HOW TO COMPLETE THIS TASK
Write out the text of all the material below word for word, line by line, leaving out the pictures.
····················
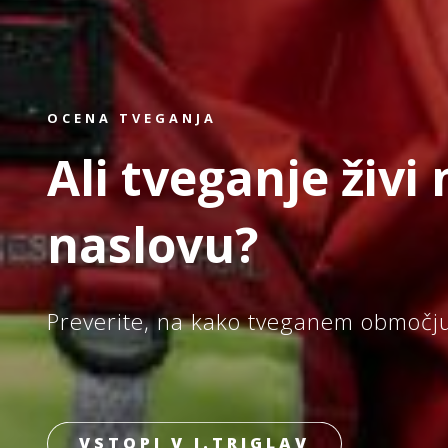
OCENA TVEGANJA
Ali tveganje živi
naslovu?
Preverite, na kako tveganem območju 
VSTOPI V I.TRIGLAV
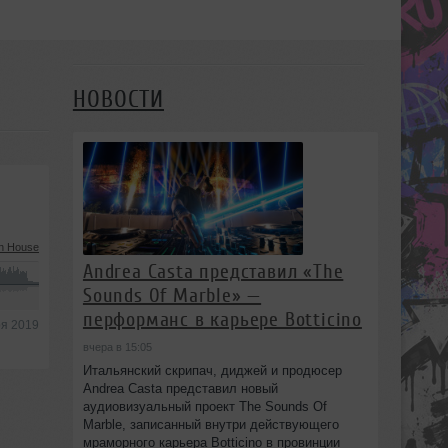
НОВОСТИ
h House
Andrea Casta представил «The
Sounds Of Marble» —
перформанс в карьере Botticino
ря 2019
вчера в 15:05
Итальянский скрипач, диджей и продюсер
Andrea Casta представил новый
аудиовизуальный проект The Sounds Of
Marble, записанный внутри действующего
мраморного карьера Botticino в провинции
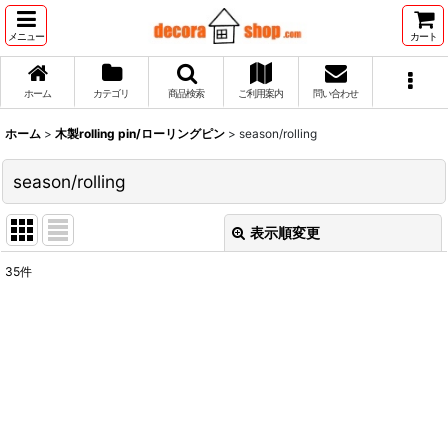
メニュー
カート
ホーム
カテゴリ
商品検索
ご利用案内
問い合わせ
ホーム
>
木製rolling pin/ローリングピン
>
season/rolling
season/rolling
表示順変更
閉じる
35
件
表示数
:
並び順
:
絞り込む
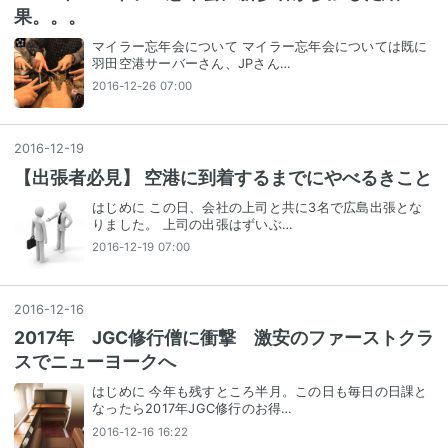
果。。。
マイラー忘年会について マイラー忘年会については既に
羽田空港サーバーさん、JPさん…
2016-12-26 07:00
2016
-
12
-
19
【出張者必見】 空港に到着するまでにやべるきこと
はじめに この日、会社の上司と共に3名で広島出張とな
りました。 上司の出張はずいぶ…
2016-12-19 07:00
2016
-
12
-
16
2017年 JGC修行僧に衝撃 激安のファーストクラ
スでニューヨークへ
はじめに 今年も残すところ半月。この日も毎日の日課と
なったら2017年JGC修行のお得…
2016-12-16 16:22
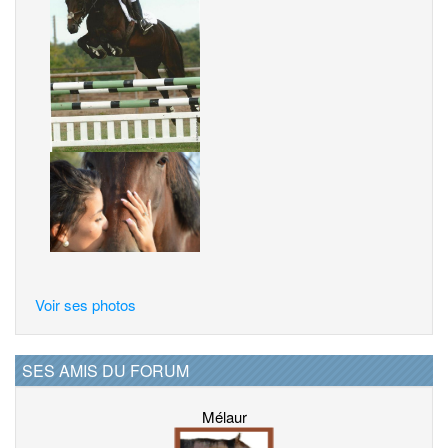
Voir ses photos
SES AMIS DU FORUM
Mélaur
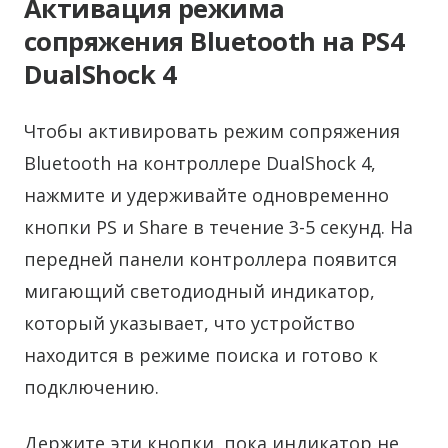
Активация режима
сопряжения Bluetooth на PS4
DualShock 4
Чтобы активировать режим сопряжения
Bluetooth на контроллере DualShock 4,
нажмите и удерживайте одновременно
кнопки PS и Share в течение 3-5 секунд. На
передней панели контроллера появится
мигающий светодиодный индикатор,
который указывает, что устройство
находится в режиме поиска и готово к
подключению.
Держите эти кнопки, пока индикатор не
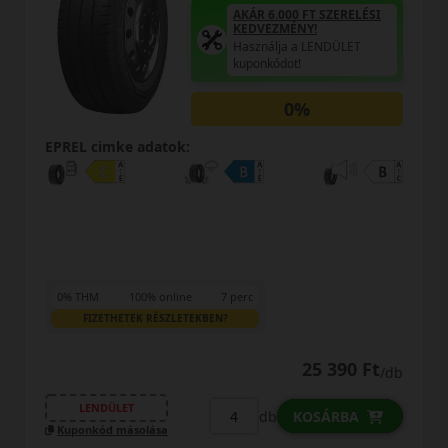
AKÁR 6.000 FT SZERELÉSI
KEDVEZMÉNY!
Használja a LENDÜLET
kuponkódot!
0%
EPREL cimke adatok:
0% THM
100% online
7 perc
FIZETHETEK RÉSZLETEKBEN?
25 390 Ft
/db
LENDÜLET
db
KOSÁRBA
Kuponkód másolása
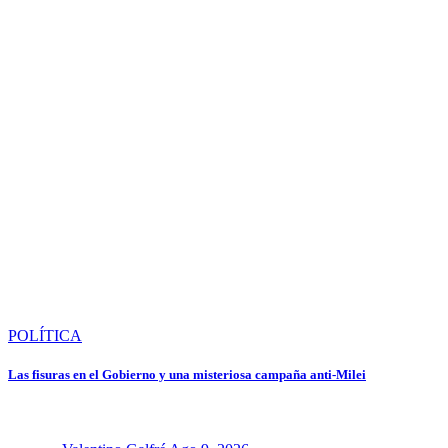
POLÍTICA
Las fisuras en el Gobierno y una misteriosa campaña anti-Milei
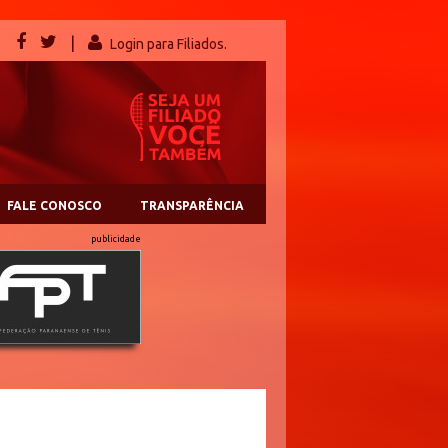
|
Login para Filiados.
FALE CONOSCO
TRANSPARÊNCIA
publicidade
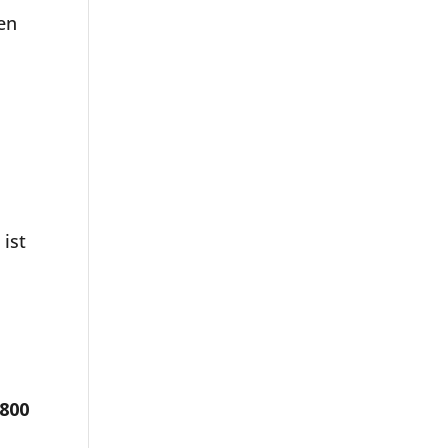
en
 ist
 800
····················
TASK OUTPUT
OCENA TVEGANJA
Ali tveganje živi
naslovu?
Preverite, na kako tveganem območju 
VSTOPI V I.TRIGLAV
НОВОСТИ
h House
Andrea Casta представил «The
Sounds Of Marble» —
перформанс в карьере Botticino
ря 2019
вчера в 15:05
Итальянский скрипач, диджей и продюсер
Andrea Casta представил новый
аудиовизуальный проект The Sounds Of
Marble, записанный внутри действующего
мраморного карьера Botticino в провинции
メニュー
カート
ホーム
カテゴリ
商品検索
ご利用案内
問い合わせ
ホーム
>
木製rolling pin/ローリングピン
>
season/rolling
season/rolling
表示順変更
閉じる
35
件
表示数
:
並び順
:
絞り込む
果。。。
マイラー忘年会について マイラー忘年会については既に
羽田空港サーバーさん、JPさん…
2016-12-26 07:00
2016
-
12
-
19
【出張者必見】 空港に到着するまでにやべるきこと
はじめに この日、会社の上司と共に3名で広島出張とな
りました。 上司の出張はずいぶ…
2016-12-19 07:00
2016
-
12
-
16
2017年 JGC修行僧に衝撃 激安のファーストクラ
スでニューヨークへ
はじめに 今年も残すところ半月。この日も毎日の日課と
なったら2017年JGC修行のお得…
2016-12-16 16:22
Voir ses photos
SES AMIS DU FORUM
Mélaur
Активация режима
сопряжения Bluetooth на PS4
DualShock 4
Чтобы активировать режим сопряжения
Bluetooth на контроллере DualShock 4,
нажмите и удерживайте одновременно
кнопки PS и Share в течение 3-5 секунд. На
передней панели контроллера появится
мигающий светодиодный индикатор,
который указывает, что устройство
находится в режиме поиска и готово к
подключению.
Держите эти кнопки, пока индикатор не
AKÁR 6.000 FT SZERELÉSI
KEDVEZMÉNY!
Használja a LENDÜLET
kuponkódot!
0%
EPREL cimke adatok:
0% THM
100% online
7 perc
FIZETHETEK RÉSZLETEKBEN?
25 390 Ft
/db
LENDÜLET
db
KOSÁRBA
Kuponkód másolása
POLÍTICA
Las fisuras en el Gobierno y una misteriosa campaña anti-Milei
|
Login para Filiados.
FALE CONOSCO
TRANSPARÊNCIA
publicidade
en
 ist
 800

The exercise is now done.